• Task prompt
Beneath this instruction is a block of data; output from it exactly the lines that run from the one containing "Figure 6. Relationship" through the one containing "Figure 22. Variation", inclusive.
----
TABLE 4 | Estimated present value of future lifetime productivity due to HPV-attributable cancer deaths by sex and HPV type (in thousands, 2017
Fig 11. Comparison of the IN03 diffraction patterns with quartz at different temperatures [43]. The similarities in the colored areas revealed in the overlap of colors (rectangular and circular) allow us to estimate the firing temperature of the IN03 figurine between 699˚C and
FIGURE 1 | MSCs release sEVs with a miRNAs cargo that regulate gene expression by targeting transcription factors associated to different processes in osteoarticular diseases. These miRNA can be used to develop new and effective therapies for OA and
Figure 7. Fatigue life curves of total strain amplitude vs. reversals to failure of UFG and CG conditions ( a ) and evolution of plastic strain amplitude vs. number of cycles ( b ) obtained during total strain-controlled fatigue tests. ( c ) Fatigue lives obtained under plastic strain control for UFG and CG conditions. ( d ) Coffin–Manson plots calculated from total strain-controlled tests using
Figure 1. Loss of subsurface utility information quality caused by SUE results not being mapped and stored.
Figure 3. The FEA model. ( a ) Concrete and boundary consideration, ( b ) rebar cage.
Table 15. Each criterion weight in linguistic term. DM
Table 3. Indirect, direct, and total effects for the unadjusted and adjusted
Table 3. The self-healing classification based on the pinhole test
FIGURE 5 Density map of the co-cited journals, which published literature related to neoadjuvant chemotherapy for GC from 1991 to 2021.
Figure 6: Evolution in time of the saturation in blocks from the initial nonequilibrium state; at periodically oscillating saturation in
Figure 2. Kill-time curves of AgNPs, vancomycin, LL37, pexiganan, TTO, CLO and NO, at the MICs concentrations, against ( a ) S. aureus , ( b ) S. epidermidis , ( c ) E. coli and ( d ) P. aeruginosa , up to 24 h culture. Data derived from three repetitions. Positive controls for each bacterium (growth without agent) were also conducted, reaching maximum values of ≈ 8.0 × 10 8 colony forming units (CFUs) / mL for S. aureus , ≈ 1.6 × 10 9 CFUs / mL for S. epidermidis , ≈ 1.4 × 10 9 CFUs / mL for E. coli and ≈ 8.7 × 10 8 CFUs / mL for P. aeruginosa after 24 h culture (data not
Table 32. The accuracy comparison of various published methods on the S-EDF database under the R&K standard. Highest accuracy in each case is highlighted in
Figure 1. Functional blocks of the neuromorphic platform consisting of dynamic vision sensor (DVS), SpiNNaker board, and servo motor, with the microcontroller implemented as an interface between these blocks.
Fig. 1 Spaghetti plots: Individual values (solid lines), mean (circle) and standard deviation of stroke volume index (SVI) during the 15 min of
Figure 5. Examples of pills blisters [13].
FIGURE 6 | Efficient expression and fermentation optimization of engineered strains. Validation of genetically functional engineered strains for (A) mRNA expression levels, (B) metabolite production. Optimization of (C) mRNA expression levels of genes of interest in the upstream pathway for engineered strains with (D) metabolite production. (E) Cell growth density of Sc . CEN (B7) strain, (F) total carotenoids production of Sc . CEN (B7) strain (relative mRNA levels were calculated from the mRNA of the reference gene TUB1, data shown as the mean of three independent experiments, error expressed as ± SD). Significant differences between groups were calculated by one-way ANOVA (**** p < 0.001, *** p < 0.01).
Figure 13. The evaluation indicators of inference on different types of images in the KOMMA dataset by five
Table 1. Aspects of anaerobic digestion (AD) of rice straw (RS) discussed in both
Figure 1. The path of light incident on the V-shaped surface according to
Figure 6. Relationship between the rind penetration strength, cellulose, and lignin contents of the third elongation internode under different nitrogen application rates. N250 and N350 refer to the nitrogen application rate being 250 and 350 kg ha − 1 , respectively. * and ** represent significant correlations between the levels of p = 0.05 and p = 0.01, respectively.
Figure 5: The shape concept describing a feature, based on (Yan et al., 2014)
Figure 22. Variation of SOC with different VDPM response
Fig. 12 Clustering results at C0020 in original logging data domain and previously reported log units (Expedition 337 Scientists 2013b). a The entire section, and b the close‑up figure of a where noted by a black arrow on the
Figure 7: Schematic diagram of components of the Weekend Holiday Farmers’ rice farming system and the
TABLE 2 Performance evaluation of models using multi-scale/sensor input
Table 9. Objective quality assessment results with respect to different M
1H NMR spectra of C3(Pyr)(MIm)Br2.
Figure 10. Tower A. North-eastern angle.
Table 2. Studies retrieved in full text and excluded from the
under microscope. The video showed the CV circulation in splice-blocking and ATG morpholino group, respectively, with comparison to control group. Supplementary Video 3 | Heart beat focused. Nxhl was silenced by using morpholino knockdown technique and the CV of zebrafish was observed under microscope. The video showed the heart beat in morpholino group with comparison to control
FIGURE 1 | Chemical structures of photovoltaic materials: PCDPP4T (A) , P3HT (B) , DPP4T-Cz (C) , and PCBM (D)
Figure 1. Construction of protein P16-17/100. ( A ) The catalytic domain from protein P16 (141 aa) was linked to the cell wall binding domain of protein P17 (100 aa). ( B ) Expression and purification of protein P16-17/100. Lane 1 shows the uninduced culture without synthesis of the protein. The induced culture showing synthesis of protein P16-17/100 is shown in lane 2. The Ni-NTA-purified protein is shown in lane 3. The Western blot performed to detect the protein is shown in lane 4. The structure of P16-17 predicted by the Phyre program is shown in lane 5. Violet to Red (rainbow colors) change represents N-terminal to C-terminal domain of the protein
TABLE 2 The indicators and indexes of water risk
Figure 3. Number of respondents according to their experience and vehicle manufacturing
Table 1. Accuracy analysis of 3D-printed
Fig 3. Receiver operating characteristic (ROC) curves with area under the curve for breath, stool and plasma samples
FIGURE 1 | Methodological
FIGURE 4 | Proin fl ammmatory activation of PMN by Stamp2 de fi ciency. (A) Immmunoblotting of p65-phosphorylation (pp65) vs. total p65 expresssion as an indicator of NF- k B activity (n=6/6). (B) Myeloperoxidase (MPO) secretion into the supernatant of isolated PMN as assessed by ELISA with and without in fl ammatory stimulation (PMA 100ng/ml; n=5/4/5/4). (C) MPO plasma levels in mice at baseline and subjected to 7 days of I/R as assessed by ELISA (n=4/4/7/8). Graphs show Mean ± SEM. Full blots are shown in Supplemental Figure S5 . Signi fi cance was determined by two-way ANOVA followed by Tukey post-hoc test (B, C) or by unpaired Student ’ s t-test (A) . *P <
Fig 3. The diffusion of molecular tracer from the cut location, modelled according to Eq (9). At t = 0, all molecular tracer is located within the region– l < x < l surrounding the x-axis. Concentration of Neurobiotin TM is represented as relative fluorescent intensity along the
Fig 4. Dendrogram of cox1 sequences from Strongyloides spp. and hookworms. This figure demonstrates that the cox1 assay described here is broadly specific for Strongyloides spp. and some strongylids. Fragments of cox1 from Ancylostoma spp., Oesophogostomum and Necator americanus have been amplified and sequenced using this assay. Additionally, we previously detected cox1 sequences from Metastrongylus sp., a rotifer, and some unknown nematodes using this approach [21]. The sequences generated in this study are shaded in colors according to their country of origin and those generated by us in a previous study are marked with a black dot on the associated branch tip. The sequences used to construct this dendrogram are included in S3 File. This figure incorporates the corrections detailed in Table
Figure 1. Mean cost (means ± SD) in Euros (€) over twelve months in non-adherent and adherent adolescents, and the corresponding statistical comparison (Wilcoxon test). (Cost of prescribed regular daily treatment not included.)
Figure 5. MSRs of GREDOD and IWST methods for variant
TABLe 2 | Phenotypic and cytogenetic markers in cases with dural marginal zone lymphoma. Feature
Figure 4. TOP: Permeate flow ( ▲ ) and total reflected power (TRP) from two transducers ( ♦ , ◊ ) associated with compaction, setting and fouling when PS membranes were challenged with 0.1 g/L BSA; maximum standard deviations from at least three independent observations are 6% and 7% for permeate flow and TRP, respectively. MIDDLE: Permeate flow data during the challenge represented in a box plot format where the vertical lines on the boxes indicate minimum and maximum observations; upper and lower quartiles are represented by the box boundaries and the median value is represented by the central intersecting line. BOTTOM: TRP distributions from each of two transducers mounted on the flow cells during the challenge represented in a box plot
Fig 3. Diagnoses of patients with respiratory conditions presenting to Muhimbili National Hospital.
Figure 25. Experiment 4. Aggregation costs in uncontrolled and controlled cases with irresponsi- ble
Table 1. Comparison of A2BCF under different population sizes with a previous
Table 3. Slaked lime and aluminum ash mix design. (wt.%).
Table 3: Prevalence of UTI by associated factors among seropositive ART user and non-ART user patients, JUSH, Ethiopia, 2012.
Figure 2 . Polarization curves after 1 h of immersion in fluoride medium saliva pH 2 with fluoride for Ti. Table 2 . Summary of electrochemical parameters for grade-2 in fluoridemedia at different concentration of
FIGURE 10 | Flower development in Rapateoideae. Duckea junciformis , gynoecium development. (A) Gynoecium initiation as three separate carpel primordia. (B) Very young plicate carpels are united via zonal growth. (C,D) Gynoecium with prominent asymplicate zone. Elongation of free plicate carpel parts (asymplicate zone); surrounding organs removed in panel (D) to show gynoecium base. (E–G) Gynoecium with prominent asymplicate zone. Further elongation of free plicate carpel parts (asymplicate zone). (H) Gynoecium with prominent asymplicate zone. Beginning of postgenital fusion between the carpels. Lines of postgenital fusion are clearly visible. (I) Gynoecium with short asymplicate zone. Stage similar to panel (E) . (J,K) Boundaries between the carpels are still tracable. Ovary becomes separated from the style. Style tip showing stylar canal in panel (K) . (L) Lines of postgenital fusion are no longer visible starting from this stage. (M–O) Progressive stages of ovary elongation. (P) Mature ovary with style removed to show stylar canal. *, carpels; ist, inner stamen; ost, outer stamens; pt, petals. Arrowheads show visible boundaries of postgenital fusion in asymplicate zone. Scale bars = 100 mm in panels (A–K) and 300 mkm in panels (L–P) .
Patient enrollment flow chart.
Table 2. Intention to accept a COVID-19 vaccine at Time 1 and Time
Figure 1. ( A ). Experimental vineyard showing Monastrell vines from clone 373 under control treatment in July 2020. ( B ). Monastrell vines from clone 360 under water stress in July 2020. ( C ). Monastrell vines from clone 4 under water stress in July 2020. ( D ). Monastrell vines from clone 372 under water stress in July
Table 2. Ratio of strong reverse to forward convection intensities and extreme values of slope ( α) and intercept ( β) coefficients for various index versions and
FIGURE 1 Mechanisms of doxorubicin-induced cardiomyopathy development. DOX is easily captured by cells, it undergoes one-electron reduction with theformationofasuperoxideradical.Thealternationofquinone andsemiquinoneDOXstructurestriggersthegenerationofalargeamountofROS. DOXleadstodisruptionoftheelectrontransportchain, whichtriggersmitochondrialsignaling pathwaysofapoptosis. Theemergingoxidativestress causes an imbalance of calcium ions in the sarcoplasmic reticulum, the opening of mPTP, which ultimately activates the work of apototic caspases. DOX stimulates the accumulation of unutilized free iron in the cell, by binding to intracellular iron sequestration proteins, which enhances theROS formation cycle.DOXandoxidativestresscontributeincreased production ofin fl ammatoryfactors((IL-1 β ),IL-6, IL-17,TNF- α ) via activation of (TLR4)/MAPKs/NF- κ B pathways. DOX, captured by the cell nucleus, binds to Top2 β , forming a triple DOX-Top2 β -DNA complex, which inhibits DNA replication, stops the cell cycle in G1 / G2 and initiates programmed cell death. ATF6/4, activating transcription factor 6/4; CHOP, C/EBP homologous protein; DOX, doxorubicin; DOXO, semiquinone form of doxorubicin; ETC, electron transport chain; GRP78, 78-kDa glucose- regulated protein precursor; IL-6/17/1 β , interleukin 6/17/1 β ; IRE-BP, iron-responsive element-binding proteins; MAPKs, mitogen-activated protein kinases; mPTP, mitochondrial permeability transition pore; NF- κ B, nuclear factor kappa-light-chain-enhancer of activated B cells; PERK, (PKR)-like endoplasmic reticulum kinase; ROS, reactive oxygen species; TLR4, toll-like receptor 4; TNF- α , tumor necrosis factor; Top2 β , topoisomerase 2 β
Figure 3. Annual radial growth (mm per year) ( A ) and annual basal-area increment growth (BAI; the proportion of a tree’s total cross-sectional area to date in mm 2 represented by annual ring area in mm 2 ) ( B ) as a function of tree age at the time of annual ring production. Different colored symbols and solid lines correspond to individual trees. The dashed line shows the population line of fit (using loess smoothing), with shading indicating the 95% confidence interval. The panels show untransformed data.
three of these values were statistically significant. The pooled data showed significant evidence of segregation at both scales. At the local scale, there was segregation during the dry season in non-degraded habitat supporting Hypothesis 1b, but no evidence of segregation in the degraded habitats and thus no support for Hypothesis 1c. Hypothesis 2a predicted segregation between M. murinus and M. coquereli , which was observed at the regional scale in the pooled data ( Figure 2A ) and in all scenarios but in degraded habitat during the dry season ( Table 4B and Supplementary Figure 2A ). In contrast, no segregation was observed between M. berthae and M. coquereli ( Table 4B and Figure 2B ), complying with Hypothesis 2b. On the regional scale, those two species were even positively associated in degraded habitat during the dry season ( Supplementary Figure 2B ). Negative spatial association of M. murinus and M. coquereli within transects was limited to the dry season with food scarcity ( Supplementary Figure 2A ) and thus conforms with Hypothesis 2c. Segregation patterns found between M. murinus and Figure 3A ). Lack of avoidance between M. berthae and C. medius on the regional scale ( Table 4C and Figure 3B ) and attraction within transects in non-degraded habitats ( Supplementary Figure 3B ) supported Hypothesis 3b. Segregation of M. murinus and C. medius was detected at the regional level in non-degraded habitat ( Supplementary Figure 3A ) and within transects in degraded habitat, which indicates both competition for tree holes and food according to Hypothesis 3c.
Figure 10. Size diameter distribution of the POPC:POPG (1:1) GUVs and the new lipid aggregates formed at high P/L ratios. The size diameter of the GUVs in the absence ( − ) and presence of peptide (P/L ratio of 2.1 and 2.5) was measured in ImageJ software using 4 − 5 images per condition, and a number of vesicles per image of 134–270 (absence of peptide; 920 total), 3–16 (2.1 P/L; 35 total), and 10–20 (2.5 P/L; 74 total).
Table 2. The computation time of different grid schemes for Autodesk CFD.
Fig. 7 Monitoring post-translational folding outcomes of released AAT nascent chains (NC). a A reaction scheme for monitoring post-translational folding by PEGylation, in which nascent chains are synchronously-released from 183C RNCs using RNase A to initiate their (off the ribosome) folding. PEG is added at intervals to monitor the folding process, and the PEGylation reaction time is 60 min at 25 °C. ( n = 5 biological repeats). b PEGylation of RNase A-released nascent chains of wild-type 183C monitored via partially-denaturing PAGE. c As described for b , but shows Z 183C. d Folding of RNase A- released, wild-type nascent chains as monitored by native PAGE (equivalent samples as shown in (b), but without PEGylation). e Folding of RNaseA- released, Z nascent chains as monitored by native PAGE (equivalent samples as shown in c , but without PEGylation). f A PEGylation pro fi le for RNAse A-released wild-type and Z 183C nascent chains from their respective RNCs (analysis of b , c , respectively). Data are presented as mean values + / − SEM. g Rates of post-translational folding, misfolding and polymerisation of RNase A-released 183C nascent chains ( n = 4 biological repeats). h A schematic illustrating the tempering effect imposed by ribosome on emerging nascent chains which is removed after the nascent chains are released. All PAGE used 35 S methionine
----
• Written response
Figure 6. Relationship between the rind penetration strength, cellulose, and lignin contents of the third elongation internode under different nitrogen application rates. N250 and N350 refer to the nitrogen application rate being 250 and 350 kg ha − 1 , respectively. * and ** represent significant correlations between the levels of p = 0.05 and p = 0.01, respectively.
Figure 5: The shape concept describing a feature, based on (Yan et al., 2014)
Figure 22. Variation of SOC with different VDPM response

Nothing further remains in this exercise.